▶ _Text segment_

════════════════════

You say [tex]\left\| \mathcal{S} e_{j} \right\| = 1 [/tex]. I would have interpreted [tex]\mathcal{S} \in \mathcal{L} \left( V \right) [/tex] to mean "linear transformations from V to itself". Do you mean the dual space of V: linear transformations from V to R?
Sorry for my lack of clarity. [tex]\left\| \mathcal{S} e_{j} \right\| = 1 [/tex] is a given property of the linear transformation [tex] \mathcal{S} [/tex]. So the only thing I know about [tex] \mathcal{S} [/tex] is that it's a linear transformation and it doesn't change the length of the orthonormal basis vectors.

════════════════════

▶ _Material shown_
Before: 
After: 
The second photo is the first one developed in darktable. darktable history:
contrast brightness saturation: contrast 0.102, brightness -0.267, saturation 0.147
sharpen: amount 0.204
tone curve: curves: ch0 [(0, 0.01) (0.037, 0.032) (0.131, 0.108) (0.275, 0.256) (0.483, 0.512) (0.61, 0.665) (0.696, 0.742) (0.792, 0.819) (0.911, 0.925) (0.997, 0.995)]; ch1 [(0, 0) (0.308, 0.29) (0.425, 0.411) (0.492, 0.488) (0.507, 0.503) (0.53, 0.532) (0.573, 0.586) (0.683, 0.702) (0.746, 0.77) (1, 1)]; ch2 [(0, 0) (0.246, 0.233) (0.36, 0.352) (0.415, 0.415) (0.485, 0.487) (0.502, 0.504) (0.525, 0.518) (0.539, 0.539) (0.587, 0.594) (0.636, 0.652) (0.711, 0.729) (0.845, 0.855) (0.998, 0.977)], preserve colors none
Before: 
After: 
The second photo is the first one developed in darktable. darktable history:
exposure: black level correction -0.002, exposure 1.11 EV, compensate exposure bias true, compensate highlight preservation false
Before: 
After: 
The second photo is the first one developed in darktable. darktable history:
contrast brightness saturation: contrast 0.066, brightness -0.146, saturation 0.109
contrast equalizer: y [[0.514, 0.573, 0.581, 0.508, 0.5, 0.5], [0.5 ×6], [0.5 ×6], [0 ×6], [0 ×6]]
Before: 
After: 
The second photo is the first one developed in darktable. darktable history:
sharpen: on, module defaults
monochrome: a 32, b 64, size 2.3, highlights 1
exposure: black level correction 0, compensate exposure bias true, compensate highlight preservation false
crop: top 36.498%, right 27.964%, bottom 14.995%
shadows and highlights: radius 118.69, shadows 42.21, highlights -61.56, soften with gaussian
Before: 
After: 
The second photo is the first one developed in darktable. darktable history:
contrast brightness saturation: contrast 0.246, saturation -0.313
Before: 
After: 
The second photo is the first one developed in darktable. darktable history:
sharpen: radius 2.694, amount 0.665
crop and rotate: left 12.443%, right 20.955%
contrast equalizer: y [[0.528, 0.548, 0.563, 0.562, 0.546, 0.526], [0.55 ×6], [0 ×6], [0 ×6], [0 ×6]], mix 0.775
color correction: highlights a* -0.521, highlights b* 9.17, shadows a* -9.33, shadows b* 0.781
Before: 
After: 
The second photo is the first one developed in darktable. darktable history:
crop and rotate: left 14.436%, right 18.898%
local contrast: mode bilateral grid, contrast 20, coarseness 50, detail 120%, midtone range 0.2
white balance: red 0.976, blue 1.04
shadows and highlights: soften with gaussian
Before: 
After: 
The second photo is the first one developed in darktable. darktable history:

════════════════════

▶ _What the exercise asks_
Please copy word for word the part of the forum exchange on linear transformations starting at "You say [tex]\left\|" and ending at "from V to R?".

▶ _Solution to the problem_
You say [tex]\left\| \mathcal{S} e_{j} \right\| = 1 [/tex]. I would have interpreted [tex]\mathcal{S} \in \mathcal{L} \left( V \right) [/tex] to mean "linear transformations from V to itself". Do you mean the dual space of V: linear transformations from V to R?